Manufacturing Companies’ Shrinking Margins Put Pressure on Sales Every Day
You hardly hear discussions about sales analytics or big data in the manufacturing industry. The only analytics in a wider scale is done to optimise monthly production capacities or to provide financial reports for analysts and stock holders.
Big data means that you capture, combine, analyse, visualise and share sets of data, which would not be possible with manual or traditional data processing. Big data methods create new information that would not be possible to derive due to lack of ability to combine large set of various data sources, or due to the complexity of data.
The steel industry has traditionally relied on two things: manufacturing and good sales people. An individual sales person only looks at his own customers’ orders and profitability. Nobody is consistently analysing various customer segments’ needs, behaviour, winning ratio, share of wallet or new customer prospects. The manufacturing industry particulary lacks systematic ways to utilise external customer data and to combine that with internal sales and financial data. If some information is collected, it might be in various reports, but not systematically visualised in dashboards.
Examples of Big Data applied to sales analytics
I believe systematic sales analytics that combine also external information sources will have a huge impact on profitability as companies are fighting against shrinking margins.
Example: Pre-sales analytics
Sales spend a lot of time in finding new customers. In some cases even 25-50% of the sale time is used for pre-sales analytics. The work is normally not effective as the data mining is not systematic and sales doesn’t have sufficient tools or skills to match data from different sources.
Market intelligence or market prospecting companies can provide the tools and a systematic process to find new customers and analyse external data. They might utilise free databases, outbound call centres, competitor websites etc. However, market intelligence companies don’t normally have access to the company’s own sales data.
By combining these two different types of data sources you build fully new ways to identify new prospects. And, if you make visual dashboards of the information, you probably start to be one of the sales data leaders in the manufacturing industry.
Example: Sensors and remote monitoring
There are several great examples of using sensors in remote monitoring applications. This data is used to create new services. Crane manufacturer Konecranes collects data from cranes around the world to provide preventive maintenance services. Power plant and marine engine supplier Wärtsilä has provided remote monitoring services for their customers for a long time.

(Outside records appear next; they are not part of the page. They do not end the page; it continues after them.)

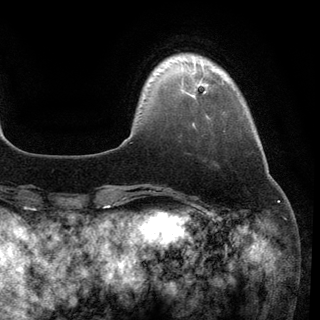
Breast MRI (dynamic contrast-enhanced), one axial slice; slice 18 of 148 in the series (ordered by position); cropped to one breast; dynamic contrast-enhanced series, time point 2 of 6 at this slice position (early post-contrast); 3 T; TE 2.8 ms, TR 7.3 ms; 1.2 mm slice thickness; 320 × 320 image matrix, field of view 225 × 225 mm. Female patient.
Annotated regions visible in this slice (semi-automatic segmentation, software-assisted and operator-edited):
- enhancing-tissue mask used for the functional tumour volume (all voxels passing the contrast-enhancement thresholds inside the analysis volume; usually the tumour): bounding box [x1, y1, x2, y2] px = [203, 83, 208, 93]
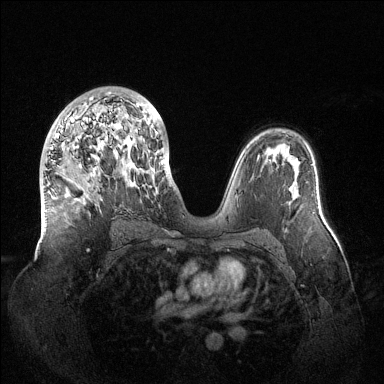
Breast MRI (dynamic contrast-enhanced), one axial slice. Slice 79 of 144 in the series (ordered by position). Dynamic contrast-enhanced series, time point 2 of 6 at this slice position (early post-contrast). 1.5 T. TE 1.5 ms, TR 4.6 ms. 384 × 384 image matrix, field of view 420 × 420 mm. Female patient.
Outlined on this slice (semi-automatically segmented with operator editing):
- enhancing-tissue mask used for the functional tumour volume (all voxels passing the contrast-enhancement thresholds inside the analysis volume; usually the tumour): box from (x=51, y=92) to (x=163, y=172) px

Example: Customer segmentation
There are many ways to do segmentation, but manufacturing companies rarely use segmentation based on customer needs and behaviour. This has not even been considered possible as companies look at data and customer information from the perspective of a single sales person or a sales team.
Segmentation based on customer needs has potential for several percent profitability gains whereas e.g. traditional product segment pricing tactics that don’t consider customers’ behaviour might affect the operating profit by only 0.5%. Customer-based segmentation is the biggest underutilised opportunity in the whole manufacturing industry.
For effective segmentation you need to have data of the customers’ past behaviour and profitability. However, the most important thing is to know the customer’s preferences e.g. related to availability of materials, speed of delivery and requirements for technical support. These can be collected through market research companies.
By combining internal sales and financial data to the systematically collected customer needs and preferences you will create new business models, pricing strategies and services.